> **Assignment**
Please copy exactly every line from the one that contains "[[Back to top]](#)" to the end of the data below, with both ends included and no other lines.

> **Provided information**
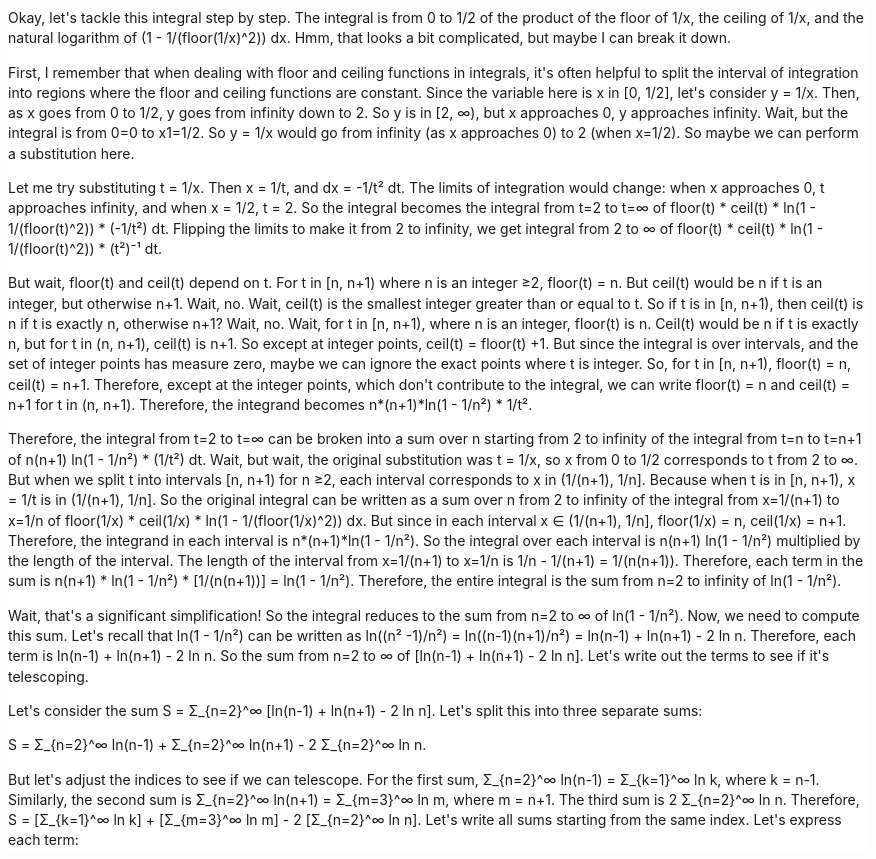 <think>
Okay, let's tackle this integral step by step. The integral is from 0 to 1/2 of the product of the floor of 1/x, the ceiling of 1/x, and the natural logarithm of (1 - 1/(floor(1/x)^2)) dx. Hmm, that looks a bit complicated, but maybe I can break it down.

First, I remember that when dealing with floor and ceiling functions in integrals, it's often helpful to split the interval of integration into regions where the floor and ceiling functions are constant. Since the variable here is x in [0, 1/2], let's consider y = 1/x. Then, as x goes from 0 to 1/2, y goes from infinity down to 2. So y is in [2, ∞), but x approaches 0, y approaches infinity. Wait, but the integral is from 0=0 to x1=1/2. So y = 1/x would go from infinity (as x approaches 0) to 2 (when x=1/2). So maybe we can perform a substitution here.

Let me try substituting t = 1/x. Then x = 1/t, and dx = -1/t² dt. The limits of integration would change: when x approaches 0, t approaches infinity, and when x = 1/2, t = 2. So the integral becomes the integral from t=2 to t=∞ of floor(t) * ceil(t) * ln(1 - 1/(floor(t)^2)) * (-1/t²) dt. Flipping the limits to make it from 2 to infinity, we get integral from 2 to ∞ of floor(t) * ceil(t) * ln(1 - 1/(floor(t)^2)) * (t²)⁻¹ dt.

But wait, floor(t) and ceil(t) depend on t. For t in [n, n+1) where n is an integer ≥2, floor(t) = n. But ceil(t) would be n if t is an integer, but otherwise n+1. Wait, no. Wait, ceil(t) is the smallest integer greater than or equal to t. So if t is in [n, n+1), then ceil(t) is n if t is exactly n, otherwise n+1? Wait, no. Wait, for t in [n, n+1), where n is an integer, floor(t) is n. Ceil(t) would be n if t is exactly n, but for t in (n, n+1), ceil(t) is n+1. So except at integer points, ceil(t) = floor(t) +1. But since the integral is over intervals, and the set of integer points has measure zero, maybe we can ignore the exact points where t is integer. So, for t in [n, n+1), floor(t) = n, ceil(t) = n+1. Therefore, except at the integer points, which don't contribute to the integral, we can write floor(t) = n and ceil(t) = n+1 for t in (n, n+1). Therefore, the integrand becomes n*(n+1)*ln(1 - 1/n²) * 1/t².

Therefore, the integral from t=2 to t=∞ can be broken into a sum over n starting from 2 to infinity of the integral from t=n to t=n+1 of n(n+1) ln(1 - 1/n²) * (1/t²) dt. Wait, but wait, the original substitution was t = 1/x, so x from 0 to 1/2 corresponds to t from 2 to ∞. But when we split t into intervals [n, n+1) for n ≥2, each interval corresponds to x in (1/(n+1), 1/n]. Because when t is in [n, n+1), x = 1/t is in (1/(n+1), 1/n]. So the original integral can be written as a sum over n from 2 to infinity of the integral from x=1/(n+1) to x=1/n of floor(1/x) * ceil(1/x) * ln(1 - 1/(floor(1/x)^2)) dx. But since in each interval x ∈ (1/(n+1), 1/n], floor(1/x) = n, ceil(1/x) = n+1. Therefore, the integrand in each interval is n*(n+1)*ln(1 - 1/n²). So the integral over each interval is n(n+1) ln(1 - 1/n²) multiplied by the length of the interval. The length of the interval from x=1/(n+1) to x=1/n is 1/n - 1/(n+1) = 1/(n(n+1)). Therefore, each term in the sum is n(n+1) * ln(1 - 1/n²) * [1/(n(n+1))] = ln(1 - 1/n²). Therefore, the entire integral is the sum from n=2 to infinity of ln(1 - 1/n²).

Wait, that's a significant simplification! So the integral reduces to the sum from n=2 to ∞ of ln(1 - 1/n²). Now, we need to compute this sum. Let's recall that ln(1 - 1/n²) can be written as ln((n² -1)/n²) = ln((n-1)(n+1)/n²) = ln(n-1) + ln(n+1) - 2 ln n. Therefore, each term is ln(n-1) + ln(n+1) - 2 ln n. So the sum from n=2 to ∞ of [ln(n-1) + ln(n+1) - 2 ln n]. Let's write out the terms to see if it's telescoping.

Let's consider the sum S = Σ_{n=2}^∞ [ln(n-1) + ln(n+1) - 2 ln n]. Let's split this into three separate sums:

S = Σ_{n=2}^∞ ln(n-1) + Σ_{n=2}^∞ ln(n+1) - 2 Σ_{n=2}^∞ ln n.

But let's adjust the indices to see if we can telescope. For the first sum, Σ_{n=2}^∞ ln(n-1) = Σ_{k=1}^∞ ln k, where k = n-1. Similarly, the second sum is Σ_{n=2}^∞ ln(n+1) = Σ_{m=3}^∞ ln m, where m = n+1. The third sum is 2 Σ_{n=2}^∞ ln n. Therefore, S = [Σ_{k=1}^∞ ln k] + [Σ_{m=3}^∞ ln m] - 2 [Σ_{n=2}^∞ ln n]. Let's write all sums starting from the same index. Let's express each term:
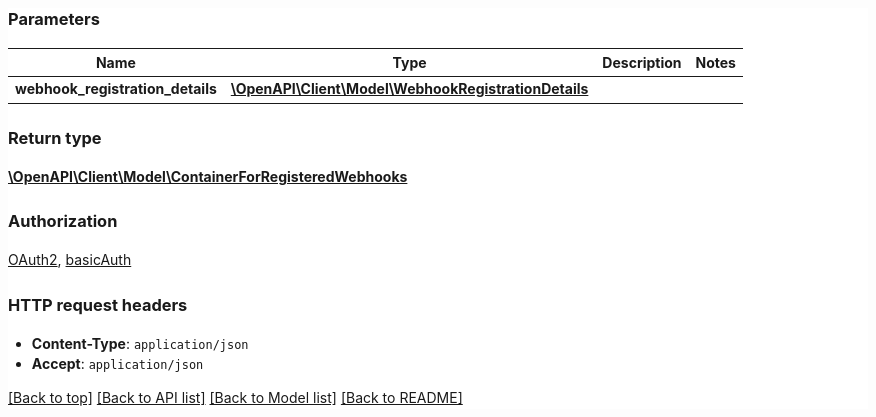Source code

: ### Parameters

| Name | Type | Description  | Notes |
| ------------- | ------------- | ------------- | ------------- |
| **webhook_registration_details** | [**\OpenAPI\Client\Model\WebhookRegistrationDetails**](../Model/WebhookRegistrationDetails.md)|  | |

### Return type

[**\OpenAPI\Client\Model\ContainerForRegisteredWebhooks**](../Model/ContainerForRegisteredWebhooks.md)

### Authorization

[OAuth2](../../README.md#OAuth2), [basicAuth](../../README.md#basicAuth)

### HTTP request headers

- **Content-Type**: `application/json`
- **Accept**: `application/json`

[[Back to top]](#) [[Back to API list]](../../README.md#endpoints)
[[Back to Model list]](../../README.md#models)
[[Back to README]](../../README.md)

> **Answer box**
[[Back to top]](#) [[Back to API list]](../../README.md#endpoints)
[[Back to Model list]](../../README.md#models)
[[Back to README]](../../README.md)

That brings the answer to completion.